In its report to Congress on Friday, the administration accused Iran of providing Shiite militias with training, money and weapons, including rockets, mortars and explosively formed projectiles, which the administration said accounted for an increased percentage of American combat deaths. The report said that “coalition and Iraqi operations against these groups, combined with a growing rejection of Shia violence by top government of Iraq officials, has led to some progress in reducing violent attacks from Shia extremists.”
The American military in Iraq still has custody of several Iranian officials who were detained there on suspicion of involvement in providing aid to Shiite militias.

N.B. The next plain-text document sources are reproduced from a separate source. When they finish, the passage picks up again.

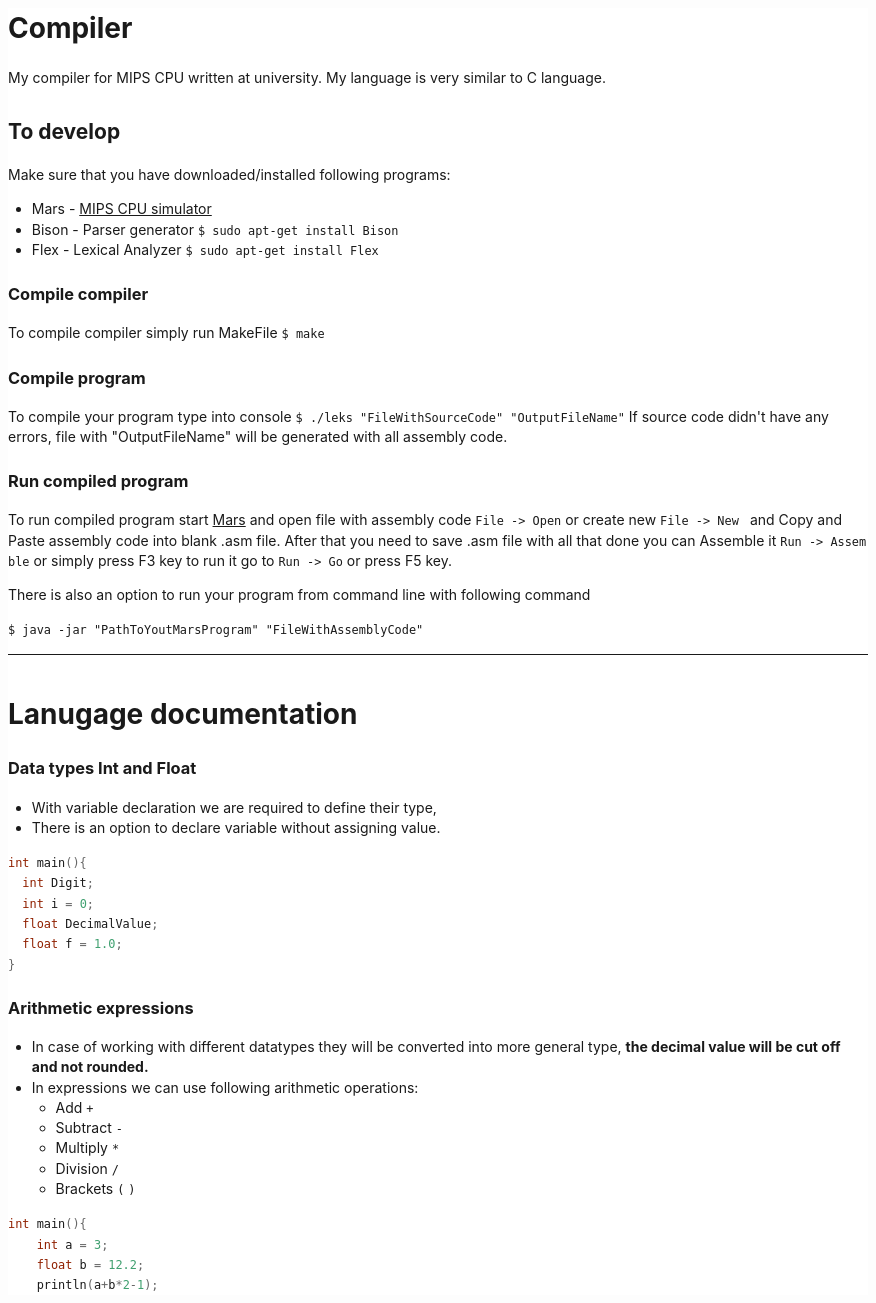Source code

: # Compiler

My compiler for MIPS CPU written at university. My language is very similar to C language.

## To develop

Make sure that you have downloaded/installed following programs:

- Mars - [MIPS CPU simulator](http://courses.missouristate.edu/KenVollmar/mars/download.htm)
- Bison - Parser generator ``$ sudo apt-get install Bison ``
- Flex - Lexical Analyzer ``$ sudo apt-get install Flex ``

### Compile compiler
To compile compiler simply run MakeFile
``$ make``

### Compile program
To compile your program type into console 
    ``$ ./leks "FileWithSourceCode" "OutputFileName"``
If source code didn't have any errors, file with "OutputFileName" will be generated with all assembly code.

### Run compiled program
To run compiled program start [Mars](http://courses.missouristate.edu/KenVollmar/mars/download.htm) and open file with assembly code `` File -> Open `` or create new ``File -> New `` and Copy and Paste assembly code into blank .asm file.
After that you need to save .asm file with all that done you can Assemble it `` Run -> Assemble `` or simply press F3 key to run it go to `` Run -> Go `` or press F5 key.

There is also an option to run your program from command line with following command

``$ java -jar "PathToYoutMarsProgram" "FileWithAssemblyCode" ``

--------------
# Lanugage documentation

### Data types Int and Float
- With variable declaration we are required to define their type,
- There is an option to declare variable without assigning value.
```C
int main(){
  int Digit;
  int i = 0;
  float DecimalValue;
  float f = 1.0;
}
```
### Arithmetic expressions
- In case of working with different datatypes they will be converted into more general type, __the decimal value will be cut off and not rounded.__
- In expressions we can use following arithmetic operations:
  - Add `+`
  - Subtract `-`
  - Multiply `*`
  - Division `/`
  - Brackets `(` `)`
```C
int main(){
    int a = 3;
    float b = 12.2;
    println(a+b*2-1);
```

Iran’s government has denied the charges. Its supreme leader, Ayatollah Ali Khamenei, said Friday that Mr. Bush’s Middle East policies had failed and that Mr. Bush would one day be put on trial for the “tragedies” he had created in Iraq.
But a belief has been growing in Iran, which administration officials have pointedly not tried to stem, that the Bush administration was considering military strikes against Iran. An Israeli airstrike in Syria last week kicked up speculation in the Iranian press that Israel, in alliance with the United States, was really trying to send a message to Iran that it could strike Iranian nuclear facilities if it chose to.
“If I were the Iranians, what I’d be freaked out about is that the other Arab states didn’t protest” the airstrike, said George Perkovich, vice president for studies at the Carnegie Endowment for International Peace. “The Arab world nonreaction is a signal to Iran, that Arabs aren’t happy with Iran’s power and influence, so if the Israelis want to go and intimidate and violate the airspace of another Arab state that’s an ally of Iran, the other Arab states aren’t going to do anything.”
During the talks next week, the United States, France and Britain will try to get Russia, China and Germany to sign on to a stronger set of United Nations Security Council sanctions against members of Iran’s government.
The sanctions are aimed at getting Iran to suspend its enrichment of uranium. The international efforts to rein in Iran’s nuclear ambitions have been complicated by America’s conflict with Iran in Iraq, which Russia and some European countries argue should take a back seat to the nuclear issue.
Further complicating things has been a dispute over a pact reached last month between Iran and the International Atomic Energy Agency for Iran to answer questions about an array of suspicious past nuclear activities.
Gregory L. Schulte, the American delegate to the agency, suggested that Tehran “has no intention of coming clean.”